Objective: To assess the cost effectiveness of the addition of folinic acid to fluorouracil plus levamisole in patients with colon cancer from the perspective of the German Social Health Insurance.
Study design and methods: Patients with International Union Against Cancer (Union International Contre Cancer; UICC) II/T(4) or UICC III colon cancer enrolled in an open-label randomised clinical trial in Germany (Forschungsgruppe Onkologie Gastrointestinaler Tumoren-1 [FOGT-1]) received either fluorouracil plus levamisole (A, standard) or fluorouracil plus levamisole and folinic acid (B) for 12 months as adjuvant chemotherapy after curative intended surgery. Outcome measures for economic evaluation were disease-free life-years gained (df-LYG) and overall life-years gained (LYG) derived from the respective Kaplan-Meier survival curves. Direct medical costs from the perspective of the German Social Health Insurance were estimated retrospectively (2000 values) and incremental cost-effectiveness ratios (ICERs) were calculated. A Markov model was used to project the trial results beyond 5 years for the patients' remaining life expectancy.
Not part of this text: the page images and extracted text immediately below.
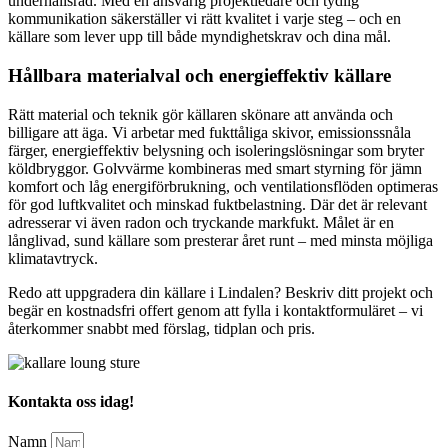
underhållsråd. Med en ansvarig projektledare och tydlig
kommunikation säkerställer vi rätt kvalitet i varje steg – och en
källare som lever upp till både myndighetskrav och dina mål.
Hållbara materialval och energieffektiv källare
Rätt material och teknik gör källaren skönare att använda och
billigare att äga. Vi arbetar med fukttåliga skivor, emissionssnåla
färger, energieffektiv belysning och isoleringslösningar som bryter
köldbryggor. Golvvärme kombineras med smart styrning för jämn
komfort och låg energiförbrukning, och ventilationsflöden optimeras
för god luftkvalitet och minskad fuktbelastning. Där det är relevant
adresserar vi även radon och tryckande markfukt. Målet är en
långlivad, sund källare som presterar året runt – med minsta möjliga
klimatavtryck.
Redo att uppgradera din källare i Lindalen? Beskriv ditt projekt och
begär en kostnadsfri offert genom att fylla i kontaktformuläret – vi
återkommer snabbt med förslag, tidplan och pris.
Kontakta oss idag!
Namn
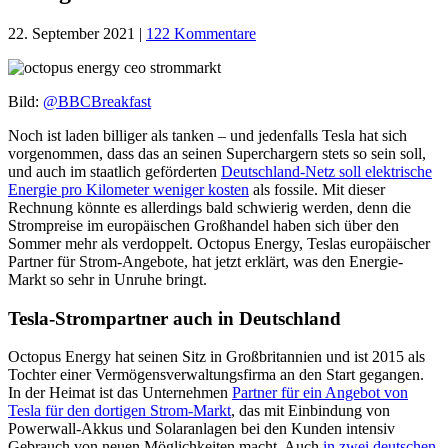
22. September 2021
|
122 Kommentare
Bild:
@BBCBreakfast
Noch ist laden billiger als tanken – und jedenfalls Tesla hat sich
vorgenommen, dass das an seinen Superchargern stets so sein soll,
und auch im staatlich geförderten
Deutschland-Netz soll elektrische
Energie pro Kilometer weniger kosten
als fossile. Mit dieser
Rechnung könnte es allerdings bald schwierig werden, denn die
Strompreise im europäischen Großhandel haben sich über den
Sommer mehr als verdoppelt. Octopus Energy, Teslas europäischer
Partner für Strom-Angebote, hat jetzt erklärt, was den Energie-
Markt so sehr in Unruhe bringt.
Tesla-Strompartner auch in Deutschland
Octopus Energy hat seinen Sitz in Großbritannien und ist 2015 als
Tochter einer Vermögensverwaltungsfirma an den Start gegangen.
In der Heimat ist das Unternehmen
Partner für ein Angebot von
Tesla für den dortigen Strom-Markt
, das mit Einbindung von
Powerwall-Akkus und Solaranlagen bei den Kunden intensiv
Gebrauch von neuen Möglichkeiten macht. Auch
in zwei deutschen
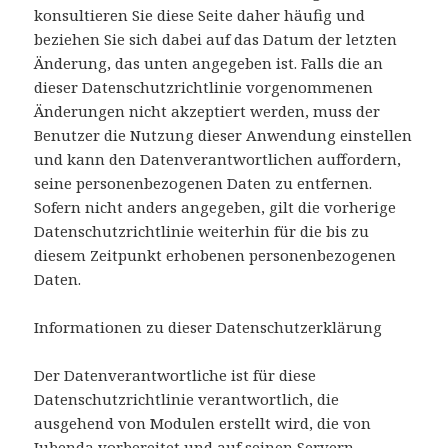
konsultieren Sie diese Seite daher häufig und
beziehen Sie sich dabei auf das Datum der letzten
Änderung, das unten angegeben ist. Falls die an
dieser Datenschutzrichtlinie vorgenommenen
Änderungen nicht akzeptiert werden, muss der
Benutzer die Nutzung dieser Anwendung einstellen
und kann den Datenverantwortlichen auffordern,
seine personenbezogenen Daten zu entfernen.
Sofern nicht anders angegeben, gilt die vorherige
Datenschutzrichtlinie weiterhin für die bis zu
diesem Zeitpunkt erhobenen personenbezogenen
Daten.
Informationen zu dieser Datenschutzerklärung
Der Datenverantwortliche ist für diese
Datenschutzrichtlinie verantwortlich, die
ausgehend von Modulen erstellt wird, die von
Iubenda vorbereitet und auf seinen Servern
Results: Adding folinic acid to the fluorouracil/levamisole regimen results in an increase in time to progression and survival in patients with locally advanced colon cancer. Within the trial period of 5 years ICERs (B versus A) were 33,008 Euro per df-LYG and 51,225 Euro per LYG (costs and effects discounted at 5%). The Markov model yielded ICERs of 11,176 Euro per df-LYG and 11,020 Euro per LYG (costs and effects discounted at 5%). The model was robust for variations of key variables in the sensitivity analysis.
Conclusions: Results of this cost-effectiveness analysis suggest that the addition of folinic acid offers clinical benefits at additional costs which are likely to be acceptable for decision makers in the long term. Cost-effectiveness ratios calculated within the clinical trial period were just above 50,000 Euro/LYG. Because treatment benefits, i.e. prolonged survival, are sustained beyond 5 years whereas incremental costs are mainly incurred in the first year, results of the Markov model yielded cost-effectiveness ratios that compare more favourably with other published ICERs.